§ **Task**
Could you report every line of the listing below that holds the word "přehrávání"?

§ **Records**
• • • • •

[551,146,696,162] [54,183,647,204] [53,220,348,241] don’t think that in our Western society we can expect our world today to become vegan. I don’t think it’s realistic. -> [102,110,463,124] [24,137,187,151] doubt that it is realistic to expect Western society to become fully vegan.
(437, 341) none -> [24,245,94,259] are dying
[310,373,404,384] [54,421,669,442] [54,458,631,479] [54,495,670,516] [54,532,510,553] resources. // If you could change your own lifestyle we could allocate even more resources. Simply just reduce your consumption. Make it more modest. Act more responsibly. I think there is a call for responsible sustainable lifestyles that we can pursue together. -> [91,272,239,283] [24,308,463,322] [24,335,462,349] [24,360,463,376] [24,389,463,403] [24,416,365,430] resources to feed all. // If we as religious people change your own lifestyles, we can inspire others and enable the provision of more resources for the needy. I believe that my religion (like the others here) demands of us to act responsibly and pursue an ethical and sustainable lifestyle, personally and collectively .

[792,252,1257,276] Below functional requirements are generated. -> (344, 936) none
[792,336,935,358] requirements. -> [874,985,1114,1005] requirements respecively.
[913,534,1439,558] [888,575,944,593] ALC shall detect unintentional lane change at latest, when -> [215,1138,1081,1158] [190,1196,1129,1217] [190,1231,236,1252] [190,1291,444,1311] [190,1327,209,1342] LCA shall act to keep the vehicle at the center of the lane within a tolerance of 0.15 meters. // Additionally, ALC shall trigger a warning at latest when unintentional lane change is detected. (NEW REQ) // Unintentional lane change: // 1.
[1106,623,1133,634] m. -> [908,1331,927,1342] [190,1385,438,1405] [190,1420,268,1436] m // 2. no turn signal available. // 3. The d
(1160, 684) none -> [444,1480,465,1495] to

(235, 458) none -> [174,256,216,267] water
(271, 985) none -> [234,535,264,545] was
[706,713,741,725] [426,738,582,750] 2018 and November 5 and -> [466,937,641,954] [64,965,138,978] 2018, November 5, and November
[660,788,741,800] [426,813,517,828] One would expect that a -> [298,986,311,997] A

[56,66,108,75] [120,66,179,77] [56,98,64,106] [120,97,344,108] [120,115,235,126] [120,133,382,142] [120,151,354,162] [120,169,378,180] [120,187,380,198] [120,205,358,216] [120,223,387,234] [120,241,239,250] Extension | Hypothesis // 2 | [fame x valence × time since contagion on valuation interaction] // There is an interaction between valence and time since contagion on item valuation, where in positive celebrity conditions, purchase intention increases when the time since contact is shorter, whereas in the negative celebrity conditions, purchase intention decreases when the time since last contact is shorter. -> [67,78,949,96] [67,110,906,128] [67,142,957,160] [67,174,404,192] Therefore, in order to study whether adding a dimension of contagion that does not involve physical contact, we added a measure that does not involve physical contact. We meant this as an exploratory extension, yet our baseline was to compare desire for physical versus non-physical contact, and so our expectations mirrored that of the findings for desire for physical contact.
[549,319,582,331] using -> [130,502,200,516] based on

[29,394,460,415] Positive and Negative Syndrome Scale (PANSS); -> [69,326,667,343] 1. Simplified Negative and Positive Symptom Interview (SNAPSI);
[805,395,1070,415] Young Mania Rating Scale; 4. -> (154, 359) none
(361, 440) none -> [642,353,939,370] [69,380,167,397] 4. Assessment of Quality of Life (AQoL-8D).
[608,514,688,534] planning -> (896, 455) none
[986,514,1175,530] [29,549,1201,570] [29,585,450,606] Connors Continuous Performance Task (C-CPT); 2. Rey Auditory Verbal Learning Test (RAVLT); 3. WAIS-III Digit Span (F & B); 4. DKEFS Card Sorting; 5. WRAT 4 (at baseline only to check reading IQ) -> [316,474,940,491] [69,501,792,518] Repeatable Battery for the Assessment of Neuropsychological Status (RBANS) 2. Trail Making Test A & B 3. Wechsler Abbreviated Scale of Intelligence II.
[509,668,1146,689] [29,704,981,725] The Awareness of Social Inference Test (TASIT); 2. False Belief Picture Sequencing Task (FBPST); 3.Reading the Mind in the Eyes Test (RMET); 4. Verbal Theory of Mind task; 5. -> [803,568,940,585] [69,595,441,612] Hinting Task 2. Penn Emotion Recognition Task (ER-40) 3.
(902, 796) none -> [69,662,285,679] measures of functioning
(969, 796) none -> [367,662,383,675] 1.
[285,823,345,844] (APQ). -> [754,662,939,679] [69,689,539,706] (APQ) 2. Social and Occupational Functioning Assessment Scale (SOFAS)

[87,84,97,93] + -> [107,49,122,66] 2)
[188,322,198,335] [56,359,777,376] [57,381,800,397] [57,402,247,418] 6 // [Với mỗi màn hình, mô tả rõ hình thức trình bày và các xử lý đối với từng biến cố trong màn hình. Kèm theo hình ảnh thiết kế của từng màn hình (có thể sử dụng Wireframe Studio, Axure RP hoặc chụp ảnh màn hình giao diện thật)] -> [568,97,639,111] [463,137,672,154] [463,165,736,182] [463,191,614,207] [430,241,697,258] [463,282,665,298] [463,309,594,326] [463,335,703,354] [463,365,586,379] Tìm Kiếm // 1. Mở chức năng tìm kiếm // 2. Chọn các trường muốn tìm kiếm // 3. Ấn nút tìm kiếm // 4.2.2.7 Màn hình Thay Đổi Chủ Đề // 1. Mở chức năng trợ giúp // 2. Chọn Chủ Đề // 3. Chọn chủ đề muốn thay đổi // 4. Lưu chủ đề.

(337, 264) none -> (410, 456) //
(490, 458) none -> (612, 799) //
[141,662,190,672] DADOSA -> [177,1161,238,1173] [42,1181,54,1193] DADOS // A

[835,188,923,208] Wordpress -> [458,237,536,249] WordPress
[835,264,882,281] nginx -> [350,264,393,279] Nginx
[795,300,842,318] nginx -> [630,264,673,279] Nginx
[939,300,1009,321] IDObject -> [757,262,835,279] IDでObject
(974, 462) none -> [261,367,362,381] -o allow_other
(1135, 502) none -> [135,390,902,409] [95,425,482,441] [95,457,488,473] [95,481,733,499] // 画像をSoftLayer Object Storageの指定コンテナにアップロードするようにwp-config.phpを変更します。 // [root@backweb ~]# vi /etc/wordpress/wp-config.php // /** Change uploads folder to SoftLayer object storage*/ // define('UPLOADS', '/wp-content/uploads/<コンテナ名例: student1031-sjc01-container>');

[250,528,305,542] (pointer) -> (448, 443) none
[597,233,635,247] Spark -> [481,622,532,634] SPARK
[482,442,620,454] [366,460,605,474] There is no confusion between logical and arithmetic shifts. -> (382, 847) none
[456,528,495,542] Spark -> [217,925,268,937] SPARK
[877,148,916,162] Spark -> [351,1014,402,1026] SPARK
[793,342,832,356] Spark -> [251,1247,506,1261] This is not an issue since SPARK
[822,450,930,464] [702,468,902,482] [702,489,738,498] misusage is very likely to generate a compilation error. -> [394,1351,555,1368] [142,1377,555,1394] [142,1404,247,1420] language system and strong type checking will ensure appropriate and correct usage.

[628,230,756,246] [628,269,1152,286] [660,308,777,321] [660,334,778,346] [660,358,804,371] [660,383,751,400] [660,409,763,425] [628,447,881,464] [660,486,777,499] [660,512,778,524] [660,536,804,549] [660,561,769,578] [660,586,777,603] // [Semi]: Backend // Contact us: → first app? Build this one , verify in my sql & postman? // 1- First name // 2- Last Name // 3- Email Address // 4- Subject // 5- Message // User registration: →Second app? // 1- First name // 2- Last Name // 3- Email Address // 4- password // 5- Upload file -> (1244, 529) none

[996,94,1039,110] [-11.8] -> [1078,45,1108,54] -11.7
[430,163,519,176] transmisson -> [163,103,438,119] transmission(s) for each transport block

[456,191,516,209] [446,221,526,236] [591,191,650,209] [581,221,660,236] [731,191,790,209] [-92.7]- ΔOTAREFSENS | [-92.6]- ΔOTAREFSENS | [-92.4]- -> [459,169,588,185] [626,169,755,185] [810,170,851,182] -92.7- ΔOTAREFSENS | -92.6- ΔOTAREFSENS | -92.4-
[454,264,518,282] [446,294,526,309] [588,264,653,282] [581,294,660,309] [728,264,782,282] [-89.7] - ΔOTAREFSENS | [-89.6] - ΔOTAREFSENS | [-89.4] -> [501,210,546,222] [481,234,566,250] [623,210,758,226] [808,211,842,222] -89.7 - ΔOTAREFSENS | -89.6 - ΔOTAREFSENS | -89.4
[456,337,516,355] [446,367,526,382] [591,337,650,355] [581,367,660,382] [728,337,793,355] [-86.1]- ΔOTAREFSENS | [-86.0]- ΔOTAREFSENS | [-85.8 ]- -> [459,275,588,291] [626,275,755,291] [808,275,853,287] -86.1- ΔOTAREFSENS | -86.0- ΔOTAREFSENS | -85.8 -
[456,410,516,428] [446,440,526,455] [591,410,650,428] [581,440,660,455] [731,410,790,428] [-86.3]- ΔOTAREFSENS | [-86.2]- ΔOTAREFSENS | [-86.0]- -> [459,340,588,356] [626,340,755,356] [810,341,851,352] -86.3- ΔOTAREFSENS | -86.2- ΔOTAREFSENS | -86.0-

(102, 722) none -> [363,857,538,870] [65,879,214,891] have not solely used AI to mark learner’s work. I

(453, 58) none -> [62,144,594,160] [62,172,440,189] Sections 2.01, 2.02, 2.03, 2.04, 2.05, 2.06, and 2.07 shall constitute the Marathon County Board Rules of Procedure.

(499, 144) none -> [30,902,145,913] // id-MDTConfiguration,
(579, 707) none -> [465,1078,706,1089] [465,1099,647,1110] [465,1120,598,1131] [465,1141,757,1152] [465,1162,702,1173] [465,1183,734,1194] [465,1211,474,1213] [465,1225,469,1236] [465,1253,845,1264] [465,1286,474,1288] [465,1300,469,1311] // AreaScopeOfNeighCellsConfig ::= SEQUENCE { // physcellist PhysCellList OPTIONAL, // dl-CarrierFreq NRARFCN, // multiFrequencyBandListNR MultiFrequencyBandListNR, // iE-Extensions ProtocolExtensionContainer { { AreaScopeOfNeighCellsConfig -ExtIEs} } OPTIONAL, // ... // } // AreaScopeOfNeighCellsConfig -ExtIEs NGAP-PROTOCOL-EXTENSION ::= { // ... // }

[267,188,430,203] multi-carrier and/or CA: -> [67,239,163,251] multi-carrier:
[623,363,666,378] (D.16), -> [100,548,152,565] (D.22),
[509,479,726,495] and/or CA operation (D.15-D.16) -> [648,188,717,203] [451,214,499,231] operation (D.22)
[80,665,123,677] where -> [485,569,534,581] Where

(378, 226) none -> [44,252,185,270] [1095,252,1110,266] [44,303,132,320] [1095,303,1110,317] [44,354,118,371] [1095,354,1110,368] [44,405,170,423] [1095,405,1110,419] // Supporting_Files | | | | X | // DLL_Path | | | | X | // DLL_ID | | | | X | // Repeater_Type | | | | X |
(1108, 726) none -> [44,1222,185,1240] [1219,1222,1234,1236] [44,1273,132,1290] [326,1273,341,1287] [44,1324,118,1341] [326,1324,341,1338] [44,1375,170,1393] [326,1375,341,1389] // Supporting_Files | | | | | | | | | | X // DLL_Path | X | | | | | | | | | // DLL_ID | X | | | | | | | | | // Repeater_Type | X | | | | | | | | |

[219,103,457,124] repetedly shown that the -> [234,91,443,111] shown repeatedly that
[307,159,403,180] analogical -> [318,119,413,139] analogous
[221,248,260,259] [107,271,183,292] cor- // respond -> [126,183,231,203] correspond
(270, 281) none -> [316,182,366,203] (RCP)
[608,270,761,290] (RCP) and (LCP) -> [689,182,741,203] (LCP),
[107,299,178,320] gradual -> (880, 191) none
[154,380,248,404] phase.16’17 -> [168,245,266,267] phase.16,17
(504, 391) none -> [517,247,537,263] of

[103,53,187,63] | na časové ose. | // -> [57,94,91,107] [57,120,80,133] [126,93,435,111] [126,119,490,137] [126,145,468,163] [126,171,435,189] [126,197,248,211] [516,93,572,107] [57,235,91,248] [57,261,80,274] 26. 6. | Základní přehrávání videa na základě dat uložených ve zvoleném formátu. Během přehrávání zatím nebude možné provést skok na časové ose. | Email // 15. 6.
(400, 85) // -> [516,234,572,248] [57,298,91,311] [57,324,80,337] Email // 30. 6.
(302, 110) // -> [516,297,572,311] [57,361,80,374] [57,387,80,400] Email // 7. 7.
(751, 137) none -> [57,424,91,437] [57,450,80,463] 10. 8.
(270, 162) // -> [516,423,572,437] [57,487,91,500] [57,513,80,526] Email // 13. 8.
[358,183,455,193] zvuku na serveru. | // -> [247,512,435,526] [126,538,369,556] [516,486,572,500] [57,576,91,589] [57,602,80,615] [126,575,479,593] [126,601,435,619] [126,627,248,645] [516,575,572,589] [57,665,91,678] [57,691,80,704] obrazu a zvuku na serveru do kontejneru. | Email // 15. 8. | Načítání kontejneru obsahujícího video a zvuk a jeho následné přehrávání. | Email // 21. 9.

• • • • •

§ **Response to this exercise**
[103,53,187,63] | na časové ose. | // -> [57,94,91,107] [57,120,80,133] [126,93,435,111] [126,119,490,137] [126,145,468,163] [126,171,435,189] [126,197,248,211] [516,93,572,107] [57,235,91,248] [57,261,80,274] 26. 6. | Základní přehrávání videa na základě dat uložených ve zvoleném formátu. Během přehrávání zatím nebude možné provést skok na časové ose. | Email // 15. 6.
[358,183,455,193] zvuku na serveru. | // -> [247,512,435,526] [126,538,369,556] [516,486,572,500] [57,576,91,589] [57,602,80,615] [126,575,479,593] [126,601,435,619] [126,627,248,645] [516,575,572,589] [57,665,91,678] [57,691,80,704] obrazu a zvuku na serveru do kontejneru. | Email // 15. 8. | Načítání kontejneru obsahujícího video a zvuk a jeho následné přehrávání. | Email // 21. 9.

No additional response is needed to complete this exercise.